Certamente não é uma pessoa comum, faltou-lhe algo, uma medula perfeita, mas foi recompensada com beleza, inteligência, generosidade, caráter e uma vontade de viver sem igual.
Naquela tarde, um dia antes da infusão da nova medula, fui tomado por um daqueles momentos em que a emoção irrompe sem controle e não podemos nos conter. Já a tardezinha, próximo ao final do horário de visitas, ela olha nos meu olhos e diz:
-Pai você vai me deixar?
E chora de maneira tão profundamente triste, mais triste que a propria tristeza, que eu não gostaria que o amigo leitor um dia experimentasse algo semelhante.
Nunca me senti tão impotente, e o máximo que pude fazer foi passar as mãos em sua cabeça e dizer que eu não ia deixá-la nunca. Não podia chorar, eu não tinha este direito, mas aquilo me corroeu totalmente e naquele momento eu sabia, eu podia compreender toda dimensão do meu amor , bem como toda minha fragilidade, minha limitação de ser limitado no tempo e no espaço.
Não pude, finalmente, conter as lágrimas, neste momento ao relembrar de seus olhos, como que pedindo um socorro, naquele instante.
No outro dia, ela estava mais calma, acho que todo o choro do dia anterior lhe deu as forças necessárias. Eu não tive escolhas, só precisava me manter aparentemente calmo e seguro, mas não estava.
Mas tudo correu bem, a medula começou a gotejar lentamente em suas veias as 10:40 da manhã e só foi parar de correr 12 horas depois, e uma nova vida se iniciou. O processo é semelhante a uma transfusão de sangue.
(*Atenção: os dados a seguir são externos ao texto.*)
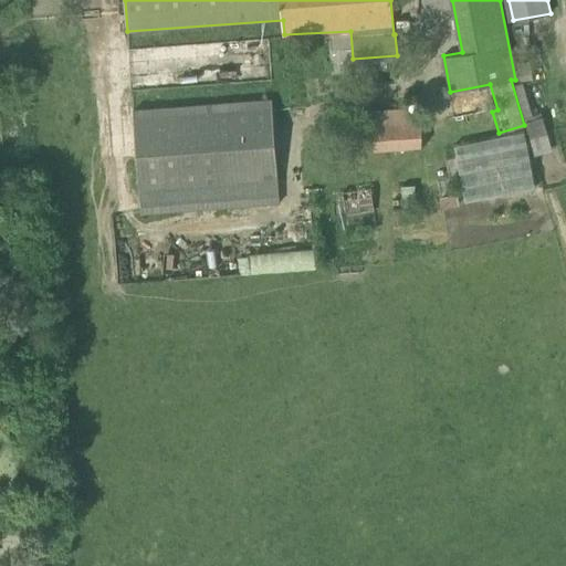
[(134,109),(140,191),(278,180),(272,100),(134,109)]
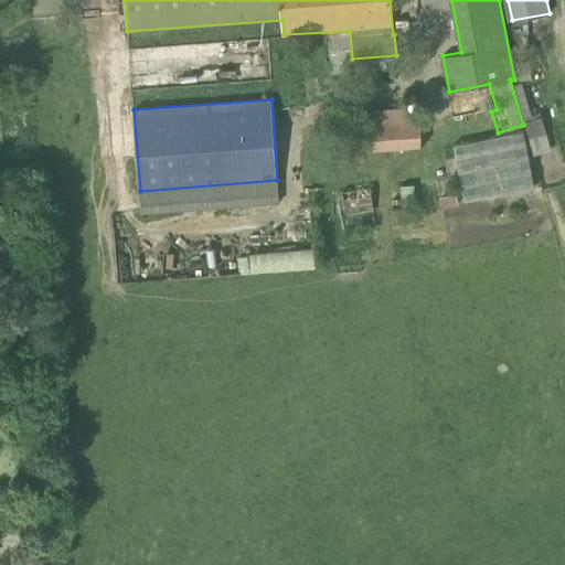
[(382,160),(381,150),(423,147),(419,106),(356,110),(358,120),(341,123),(344,163),(365,162),(365,160),(382,160)]
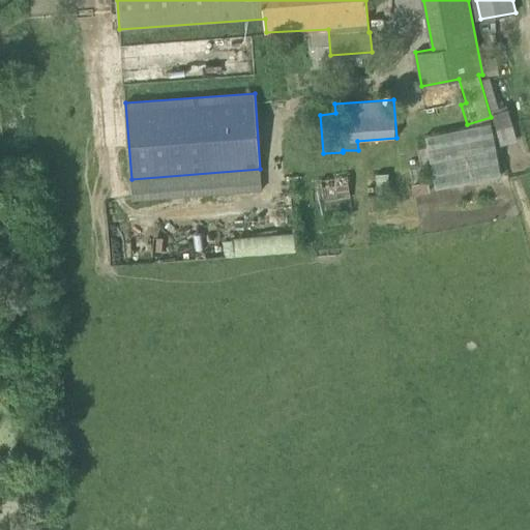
[(508,104),(492,109),(502,144),(518,139),(508,104)]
E todos foram se acalmando.
Umas três horas depois, alguns sustos. Primeiro sangue, mas que felizmente não era na urina, mas sim devido a um corrimento natural provocado por um inicio de menstruação, mas tinha que acontecer exatamente naquela hora?
Logo depois, um início de dor de cabeça e aumento gradativo da pressão, até que ela, já chorando, me diz :
- Pai a dor está muito forte...
Chamei as enfermeiras e elas disseram que a médica já vinha, todos eles em emergências, algo que não queremos mas temos que entender. Mas ela chorava e no momento que ela me disse sentir uma pressão no peito, o máximo que consegui foi dizer para a enfermeira:
- Moça traga uma médica já ou ela vai enfartar em meus braços.
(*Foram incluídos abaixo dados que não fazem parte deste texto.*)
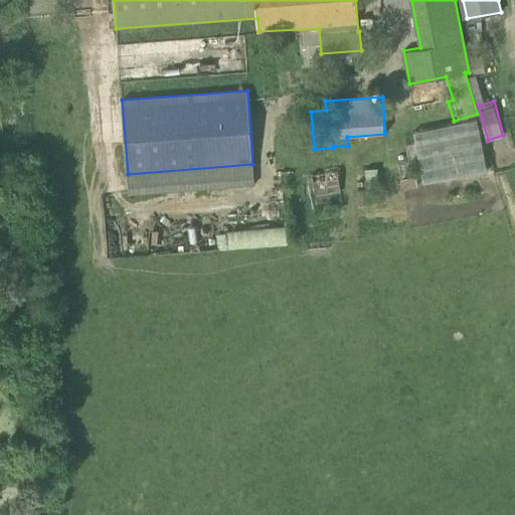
[(477,117),(412,129),(422,180),(487,168),(477,117)]
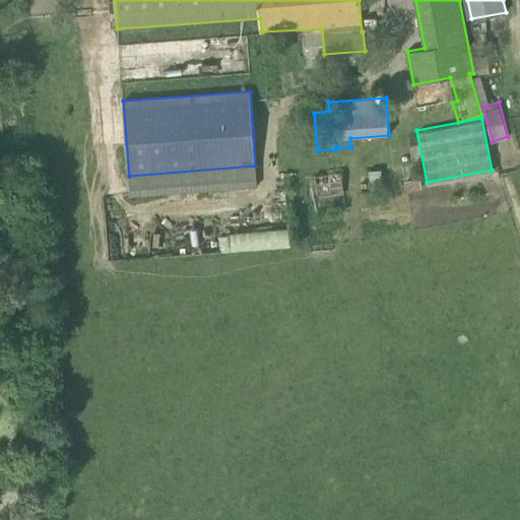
[(314,172),(318,196),(344,192),(341,168),(314,172)]
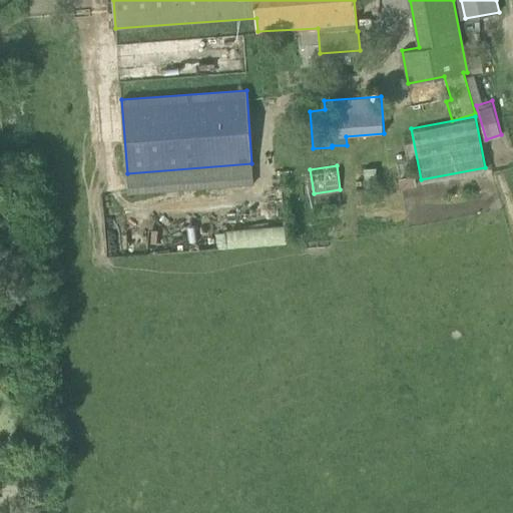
[(218,228),(219,245),(286,242),(285,224),(218,228)]
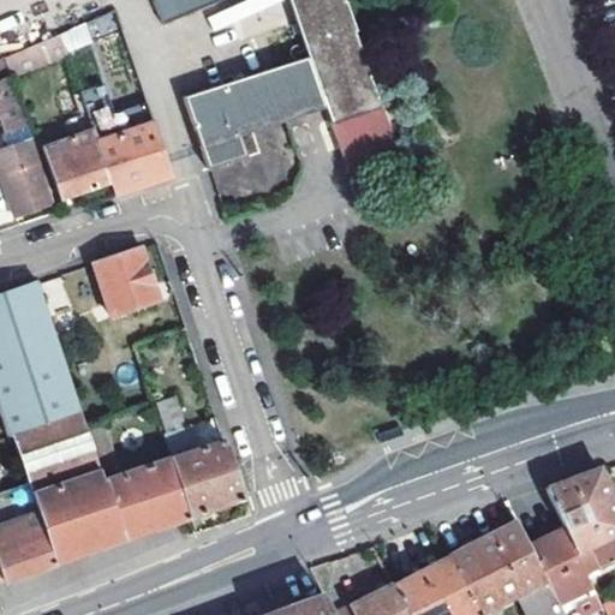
[(183,100),(206,163),(207,167),(245,154),(234,120),(321,90),(346,172),(402,156),(342,0),(150,0),(161,24),(222,0),(291,0),(310,58),(183,100)]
Felizmente a médica veio na hora, e com toda calma disse, que a pressão não era preocupante, e era um acontecimento absolutamente normal durante uma infusão.Mas aquela longa jornada noite adentro ainda deu nos mais alguns sustos, mas felizmente, todos eles, apenas relacioados com a pressão arterial e dor de cabeça.
Foram os momentos mais duros que já experimentei, pois o desconhecimento exagera nossos temores e como Miguel de Cervantes disse:
“O medo tem muitos olhos e enxerga coisas nos subterrâneos.”
Hoje passados 4 dias depois da nova medula, Kelly está ótima, sem quaisquer sintomas, graças a sua força indescritível e aquele que anda sempre ao nosso lado. Isto aliado a excelência do Hospital das Clínicas de Curitiba, onde cada paciente possui sua enfermeira, que visitam seus paciente com pontualidade britânica e atenção especial, nos dando uma tranquilidade e firmeza para o futuro.